*Exercise instructions:*
Write out the text of the records again, replacing "Barra Da Tijuca" with "Barra da Tijuca" and leaving everything else unchanged.

*Entries taken from a collection:*
┌──

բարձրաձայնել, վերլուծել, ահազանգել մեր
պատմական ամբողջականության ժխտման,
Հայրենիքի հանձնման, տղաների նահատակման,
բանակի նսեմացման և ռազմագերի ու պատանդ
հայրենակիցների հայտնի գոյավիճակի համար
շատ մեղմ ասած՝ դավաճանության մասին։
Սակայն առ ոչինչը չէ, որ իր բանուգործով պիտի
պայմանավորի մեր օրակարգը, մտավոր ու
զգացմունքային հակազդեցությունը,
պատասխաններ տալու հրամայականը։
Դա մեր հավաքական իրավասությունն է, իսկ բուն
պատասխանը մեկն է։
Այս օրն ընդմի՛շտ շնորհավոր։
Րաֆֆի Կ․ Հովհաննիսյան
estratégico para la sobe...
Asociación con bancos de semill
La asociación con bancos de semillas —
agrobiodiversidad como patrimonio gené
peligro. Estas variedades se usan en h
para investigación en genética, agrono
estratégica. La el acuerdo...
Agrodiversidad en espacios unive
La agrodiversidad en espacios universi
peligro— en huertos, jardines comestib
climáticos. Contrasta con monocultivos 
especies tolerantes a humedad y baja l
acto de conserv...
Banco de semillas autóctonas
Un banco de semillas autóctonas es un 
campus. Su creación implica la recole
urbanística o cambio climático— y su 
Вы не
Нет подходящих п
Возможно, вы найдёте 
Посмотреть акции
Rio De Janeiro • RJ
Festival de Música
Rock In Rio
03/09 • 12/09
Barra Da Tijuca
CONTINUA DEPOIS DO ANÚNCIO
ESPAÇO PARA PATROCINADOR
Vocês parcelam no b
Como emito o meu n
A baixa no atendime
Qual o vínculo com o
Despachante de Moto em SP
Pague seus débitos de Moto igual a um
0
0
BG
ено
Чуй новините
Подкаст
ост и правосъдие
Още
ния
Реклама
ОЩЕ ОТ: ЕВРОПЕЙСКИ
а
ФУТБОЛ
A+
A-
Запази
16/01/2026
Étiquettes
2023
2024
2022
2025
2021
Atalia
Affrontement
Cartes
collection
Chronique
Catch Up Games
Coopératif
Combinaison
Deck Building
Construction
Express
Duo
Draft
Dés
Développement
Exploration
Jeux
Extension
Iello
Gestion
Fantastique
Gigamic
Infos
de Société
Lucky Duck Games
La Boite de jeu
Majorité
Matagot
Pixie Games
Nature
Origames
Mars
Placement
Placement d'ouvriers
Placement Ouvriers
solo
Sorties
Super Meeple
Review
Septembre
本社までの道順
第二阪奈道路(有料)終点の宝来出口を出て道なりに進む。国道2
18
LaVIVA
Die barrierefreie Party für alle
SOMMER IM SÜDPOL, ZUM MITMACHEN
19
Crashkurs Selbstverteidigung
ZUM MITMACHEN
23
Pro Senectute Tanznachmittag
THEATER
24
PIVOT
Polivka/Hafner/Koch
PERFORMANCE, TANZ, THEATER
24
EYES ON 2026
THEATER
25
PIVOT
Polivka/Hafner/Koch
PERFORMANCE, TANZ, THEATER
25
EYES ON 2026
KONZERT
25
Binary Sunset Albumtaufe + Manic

└──

*Solution to this problem:*
բարձրաձայնել, վերլուծել, ահազանգել մեր
պատմական ամբողջականության ժխտման,
Հայրենիքի հանձնման, տղաների նահատակման,
բանակի նսեմացման և ռազմագերի ու պատանդ
հայրենակիցների հայտնի գոյավիճակի համար
շատ մեղմ ասած՝ դավաճանության մասին։
Սակայն առ ոչինչը չէ, որ իր բանուգործով պիտի
պայմանավորի մեր օրակարգը, մտավոր ու
զգացմունքային հակազդեցությունը,
պատասխաններ տալու հրամայականը։
Դա մեր հավաքական իրավասությունն է, իսկ բուն
պատասխանը մեկն է։
Այս օրն ընդմի՛շտ շնորհավոր։
Րաֆֆի Կ․ Հովհաննիսյան
estratégico para la sobe...
Asociación con bancos de semill
La asociación con bancos de semillas —
agrobiodiversidad como patrimonio gené
peligro. Estas variedades se usan en h
para investigación en genética, agrono
estratégica. La el acuerdo...
Agrodiversidad en espacios unive
La agrodiversidad en espacios universi
peligro— en huertos, jardines comestib
climáticos. Contrasta con monocultivos 
especies tolerantes a humedad y baja l
acto de conserv...
Banco de semillas autóctonas
Un banco de semillas autóctonas es un 
campus. Su creación implica la recole
urbanística o cambio climático— y su 
Вы не
Нет подходящих п
Возможно, вы найдёте 
Посмотреть акции
Rio De Janeiro • RJ
Festival de Música
Rock In Rio
03/09 • 12/09
Barra da Tijuca
CONTINUA DEPOIS DO ANÚNCIO
ESPAÇO PARA PATROCINADOR
Vocês parcelam no b
Como emito o meu n
A baixa no atendime
Qual o vínculo com o
Despachante de Moto em SP
Pague seus débitos de Moto igual a um
0
0
BG
ено
Чуй новините
Подкаст
ост и правосъдие
Още
ния
Реклама
ОЩЕ ОТ: ЕВРОПЕЙСКИ
а
ФУТБОЛ
A+
A-
Запази
16/01/2026
Étiquettes
2023
2024
2022
2025
2021
Atalia
Affrontement
Cartes
collection
Chronique
Catch Up Games
Coopératif
Combinaison
Deck Building
Construction
Express
Duo
Draft
Dés
Développement
Exploration
Jeux
Extension
Iello
Gestion
Fantastique
Gigamic
Infos
de Société
Lucky Duck Games
La Boite de jeu
Majorité
Matagot
Pixie Games
Nature
Origames
Mars
Placement
Placement d'ouvriers
Placement Ouvriers
solo
Sorties
Super Meeple
Review
Septembre
本社までの道順
第二阪奈道路(有料)終点の宝来出口を出て道なりに進む。国道2
18
LaVIVA
Die barrierefreie Party für alle
SOMMER IM SÜDPOL, ZUM MITMACHEN
19
Crashkurs Selbstverteidigung
ZUM MITMACHEN
23
Pro Senectute Tanznachmittag
THEATER
24
PIVOT
Polivka/Hafner/Koch
PERFORMANCE, TANZ, THEATER
24
EYES ON 2026
THEATER
25
PIVOT
Polivka/Hafner/Koch
PERFORMANCE, TANZ, THEATER
25
EYES ON 2026
KONZERT
25
Binary Sunset Albumtaufe + Manic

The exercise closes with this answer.